Anyone who’s interested in the climate change debate (and I’m still of the opinion that there is a debate) should read this two-part paper published in the World Economics Journal at the end of last year. It’s a critical analysis of the Stern Review on the Economics of Climate Change, a document that has arguably done more than any other (save, perhaps for the various IPCC papers) to convince governments of the need to act on global warming. The first part covers the science (written by several climate change experts), and the second covers the economics. Readers of this weblog might be particularly interested in the following excerpt from the critique:
Section 3 is concerned with fundamental issues of scientific conduct and procedure that the Review fails to consider. Professional contributions to the climate change debate very largely take the form of published peer-reviewed articles and studies. It is widely assumed, in particular by governments and the Intergovernmental Panel on Climate Change (IPCC), that the peer review process provides a guarantee of quality and objectivity. This is not so. We note that the process as applied to climate science has tolerated gross failures in due disclosure and archiving, and that peer review is both too inbred and insufficiently thorough to serve any audit purpose, which we believe is now essential for science studies that are to be used to drive trillion-dollar policies.

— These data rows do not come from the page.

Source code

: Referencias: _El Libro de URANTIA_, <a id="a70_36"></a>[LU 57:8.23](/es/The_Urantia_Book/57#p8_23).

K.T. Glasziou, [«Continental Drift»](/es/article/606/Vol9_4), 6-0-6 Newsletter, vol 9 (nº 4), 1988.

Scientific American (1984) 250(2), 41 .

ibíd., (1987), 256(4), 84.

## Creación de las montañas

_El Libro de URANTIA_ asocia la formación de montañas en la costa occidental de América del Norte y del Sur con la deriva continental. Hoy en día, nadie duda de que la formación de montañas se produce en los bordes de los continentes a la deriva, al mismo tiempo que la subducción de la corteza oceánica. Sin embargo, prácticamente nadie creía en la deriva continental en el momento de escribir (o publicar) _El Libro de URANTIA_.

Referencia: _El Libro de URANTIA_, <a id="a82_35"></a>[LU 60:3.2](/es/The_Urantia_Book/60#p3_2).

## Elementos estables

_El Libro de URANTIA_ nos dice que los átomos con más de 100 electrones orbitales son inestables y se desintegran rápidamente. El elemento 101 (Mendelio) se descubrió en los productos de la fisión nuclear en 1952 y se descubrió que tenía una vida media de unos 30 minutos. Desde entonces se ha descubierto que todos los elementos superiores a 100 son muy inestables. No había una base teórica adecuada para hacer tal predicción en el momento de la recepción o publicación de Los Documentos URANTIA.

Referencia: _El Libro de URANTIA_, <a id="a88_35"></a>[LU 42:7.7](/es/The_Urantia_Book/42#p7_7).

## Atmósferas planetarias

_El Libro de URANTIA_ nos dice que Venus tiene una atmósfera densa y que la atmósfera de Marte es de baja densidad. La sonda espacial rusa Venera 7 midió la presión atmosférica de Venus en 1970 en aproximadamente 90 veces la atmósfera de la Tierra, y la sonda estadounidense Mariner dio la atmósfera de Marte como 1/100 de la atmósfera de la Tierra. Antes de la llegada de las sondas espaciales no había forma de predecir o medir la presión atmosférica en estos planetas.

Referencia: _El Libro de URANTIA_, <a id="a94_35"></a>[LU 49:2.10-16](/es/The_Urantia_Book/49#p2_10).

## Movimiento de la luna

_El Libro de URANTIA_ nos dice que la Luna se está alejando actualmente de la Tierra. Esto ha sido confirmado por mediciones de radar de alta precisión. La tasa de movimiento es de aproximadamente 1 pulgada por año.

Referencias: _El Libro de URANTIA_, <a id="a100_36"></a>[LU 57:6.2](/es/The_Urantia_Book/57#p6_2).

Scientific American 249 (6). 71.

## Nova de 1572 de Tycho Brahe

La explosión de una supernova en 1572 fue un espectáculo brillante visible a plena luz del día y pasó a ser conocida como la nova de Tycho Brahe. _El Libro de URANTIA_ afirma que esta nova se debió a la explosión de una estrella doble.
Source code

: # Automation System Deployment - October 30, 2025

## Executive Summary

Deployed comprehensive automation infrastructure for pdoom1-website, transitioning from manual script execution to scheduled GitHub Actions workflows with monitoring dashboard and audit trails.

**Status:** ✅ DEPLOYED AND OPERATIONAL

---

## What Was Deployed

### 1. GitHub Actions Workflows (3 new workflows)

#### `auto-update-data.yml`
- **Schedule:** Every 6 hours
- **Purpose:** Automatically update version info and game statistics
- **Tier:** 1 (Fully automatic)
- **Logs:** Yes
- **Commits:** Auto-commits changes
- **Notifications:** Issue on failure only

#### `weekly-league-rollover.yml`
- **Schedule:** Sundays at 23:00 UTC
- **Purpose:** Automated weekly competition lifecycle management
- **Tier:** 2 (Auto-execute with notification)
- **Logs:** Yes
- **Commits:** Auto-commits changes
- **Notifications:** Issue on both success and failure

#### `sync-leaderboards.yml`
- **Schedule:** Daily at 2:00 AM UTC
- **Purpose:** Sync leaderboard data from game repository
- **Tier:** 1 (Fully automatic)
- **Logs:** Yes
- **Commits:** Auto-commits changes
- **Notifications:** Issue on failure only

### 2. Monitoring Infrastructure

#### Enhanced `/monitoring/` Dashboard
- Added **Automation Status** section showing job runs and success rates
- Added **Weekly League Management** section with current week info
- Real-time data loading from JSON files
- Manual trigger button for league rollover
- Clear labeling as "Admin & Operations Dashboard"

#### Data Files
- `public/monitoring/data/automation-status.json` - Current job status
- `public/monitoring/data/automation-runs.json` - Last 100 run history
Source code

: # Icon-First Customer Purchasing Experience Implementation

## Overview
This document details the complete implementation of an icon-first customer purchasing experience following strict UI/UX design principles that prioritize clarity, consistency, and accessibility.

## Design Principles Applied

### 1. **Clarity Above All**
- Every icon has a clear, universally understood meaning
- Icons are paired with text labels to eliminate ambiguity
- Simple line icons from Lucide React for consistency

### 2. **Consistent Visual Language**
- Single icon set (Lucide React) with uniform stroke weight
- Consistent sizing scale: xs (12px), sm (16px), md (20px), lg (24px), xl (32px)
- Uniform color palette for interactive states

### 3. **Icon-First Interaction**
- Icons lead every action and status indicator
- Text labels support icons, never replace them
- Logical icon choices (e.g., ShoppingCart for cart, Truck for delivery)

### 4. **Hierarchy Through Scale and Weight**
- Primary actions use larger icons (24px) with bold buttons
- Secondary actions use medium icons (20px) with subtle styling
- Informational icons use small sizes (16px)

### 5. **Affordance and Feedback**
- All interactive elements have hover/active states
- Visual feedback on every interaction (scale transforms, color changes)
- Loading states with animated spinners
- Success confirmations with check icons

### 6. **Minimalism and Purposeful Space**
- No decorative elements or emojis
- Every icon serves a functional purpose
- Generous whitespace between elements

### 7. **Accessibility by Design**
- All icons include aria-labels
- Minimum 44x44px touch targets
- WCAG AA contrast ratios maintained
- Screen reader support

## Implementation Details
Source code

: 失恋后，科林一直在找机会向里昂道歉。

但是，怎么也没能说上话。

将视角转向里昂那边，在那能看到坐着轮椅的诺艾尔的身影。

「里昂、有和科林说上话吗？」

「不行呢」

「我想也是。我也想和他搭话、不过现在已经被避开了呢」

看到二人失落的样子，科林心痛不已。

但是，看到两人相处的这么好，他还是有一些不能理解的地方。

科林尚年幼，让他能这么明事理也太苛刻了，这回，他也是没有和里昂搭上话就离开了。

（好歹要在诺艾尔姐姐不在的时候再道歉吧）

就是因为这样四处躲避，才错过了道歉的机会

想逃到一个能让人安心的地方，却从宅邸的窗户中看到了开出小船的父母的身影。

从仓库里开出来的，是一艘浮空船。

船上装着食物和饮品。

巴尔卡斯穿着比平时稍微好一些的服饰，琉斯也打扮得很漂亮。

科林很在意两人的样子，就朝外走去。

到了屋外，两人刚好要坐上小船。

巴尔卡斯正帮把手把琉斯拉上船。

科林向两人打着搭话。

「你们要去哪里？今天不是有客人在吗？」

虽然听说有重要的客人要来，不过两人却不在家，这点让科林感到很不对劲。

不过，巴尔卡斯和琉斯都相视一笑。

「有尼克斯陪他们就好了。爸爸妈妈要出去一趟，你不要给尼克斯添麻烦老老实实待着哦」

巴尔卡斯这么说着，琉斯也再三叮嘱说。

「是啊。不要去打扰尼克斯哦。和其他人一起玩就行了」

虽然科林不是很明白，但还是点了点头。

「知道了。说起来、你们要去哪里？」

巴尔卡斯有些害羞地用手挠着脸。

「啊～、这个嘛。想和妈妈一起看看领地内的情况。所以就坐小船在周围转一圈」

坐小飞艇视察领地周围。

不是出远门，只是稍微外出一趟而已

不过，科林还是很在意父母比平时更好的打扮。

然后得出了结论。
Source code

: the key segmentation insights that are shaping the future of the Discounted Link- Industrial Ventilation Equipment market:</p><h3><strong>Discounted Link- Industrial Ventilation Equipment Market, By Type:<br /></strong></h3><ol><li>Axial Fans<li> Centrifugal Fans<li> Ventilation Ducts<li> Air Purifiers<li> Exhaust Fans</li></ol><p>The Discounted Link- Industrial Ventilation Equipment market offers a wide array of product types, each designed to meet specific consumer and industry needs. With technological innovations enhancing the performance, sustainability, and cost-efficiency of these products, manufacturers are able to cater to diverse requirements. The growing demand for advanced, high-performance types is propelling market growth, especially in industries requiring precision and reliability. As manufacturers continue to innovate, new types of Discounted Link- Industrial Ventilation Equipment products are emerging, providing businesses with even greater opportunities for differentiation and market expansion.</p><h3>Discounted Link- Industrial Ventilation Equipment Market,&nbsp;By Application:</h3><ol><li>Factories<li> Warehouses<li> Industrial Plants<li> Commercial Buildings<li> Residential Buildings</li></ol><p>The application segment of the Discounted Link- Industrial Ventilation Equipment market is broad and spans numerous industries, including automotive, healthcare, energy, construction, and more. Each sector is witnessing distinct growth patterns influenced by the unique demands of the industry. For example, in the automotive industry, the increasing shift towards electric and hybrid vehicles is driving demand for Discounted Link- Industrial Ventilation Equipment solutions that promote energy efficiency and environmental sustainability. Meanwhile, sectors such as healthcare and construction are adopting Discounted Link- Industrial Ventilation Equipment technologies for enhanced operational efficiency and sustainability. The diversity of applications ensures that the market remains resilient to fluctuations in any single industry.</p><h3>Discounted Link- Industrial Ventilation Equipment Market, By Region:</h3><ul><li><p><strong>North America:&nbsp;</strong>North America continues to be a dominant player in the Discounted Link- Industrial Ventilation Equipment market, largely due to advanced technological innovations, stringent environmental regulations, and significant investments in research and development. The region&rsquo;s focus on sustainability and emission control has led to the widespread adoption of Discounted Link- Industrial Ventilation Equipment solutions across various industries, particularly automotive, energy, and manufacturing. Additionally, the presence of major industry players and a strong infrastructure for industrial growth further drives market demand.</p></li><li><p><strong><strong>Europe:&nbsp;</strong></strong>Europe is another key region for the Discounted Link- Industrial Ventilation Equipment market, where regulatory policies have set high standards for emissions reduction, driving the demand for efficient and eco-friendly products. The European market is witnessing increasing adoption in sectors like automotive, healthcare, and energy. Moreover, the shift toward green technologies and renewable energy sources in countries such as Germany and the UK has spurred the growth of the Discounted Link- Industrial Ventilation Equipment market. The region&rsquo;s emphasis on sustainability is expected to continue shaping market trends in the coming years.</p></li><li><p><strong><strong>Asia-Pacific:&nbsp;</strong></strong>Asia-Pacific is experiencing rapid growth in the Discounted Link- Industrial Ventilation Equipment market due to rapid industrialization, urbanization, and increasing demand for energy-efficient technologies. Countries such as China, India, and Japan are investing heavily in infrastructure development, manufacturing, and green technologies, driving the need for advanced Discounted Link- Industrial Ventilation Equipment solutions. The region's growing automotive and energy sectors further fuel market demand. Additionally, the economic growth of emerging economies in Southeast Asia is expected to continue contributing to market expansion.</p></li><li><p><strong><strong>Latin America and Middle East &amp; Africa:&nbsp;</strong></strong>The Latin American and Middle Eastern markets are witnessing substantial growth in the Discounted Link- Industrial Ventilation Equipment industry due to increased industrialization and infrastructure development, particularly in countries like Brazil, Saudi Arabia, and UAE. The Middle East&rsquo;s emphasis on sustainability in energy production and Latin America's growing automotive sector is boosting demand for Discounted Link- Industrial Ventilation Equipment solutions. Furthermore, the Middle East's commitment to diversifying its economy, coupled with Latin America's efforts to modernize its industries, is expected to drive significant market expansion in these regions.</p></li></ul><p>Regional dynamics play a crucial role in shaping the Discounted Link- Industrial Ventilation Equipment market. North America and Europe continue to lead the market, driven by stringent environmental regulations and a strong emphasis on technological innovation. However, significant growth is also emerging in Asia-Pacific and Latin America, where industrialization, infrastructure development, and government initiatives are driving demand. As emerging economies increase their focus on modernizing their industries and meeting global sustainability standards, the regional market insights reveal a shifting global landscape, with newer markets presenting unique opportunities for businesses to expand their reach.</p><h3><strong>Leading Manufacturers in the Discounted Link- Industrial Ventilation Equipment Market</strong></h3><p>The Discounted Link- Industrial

I think this observation about peer-review processes in the climate science community probably holds true for many, if not most, scientific communities. I’ve certainly seen evidence of inbreeding and insufficient thoroughness within the small subset of the computer science community with which I’m involved. And, from my (still fairly limited) experience, due disclosure barely gets a look-in. For instance, the frequency with which authors are asked whether they’ve disclosed all their funding sources and correctly cited all their sources is very low in my (still fairly limited) experience.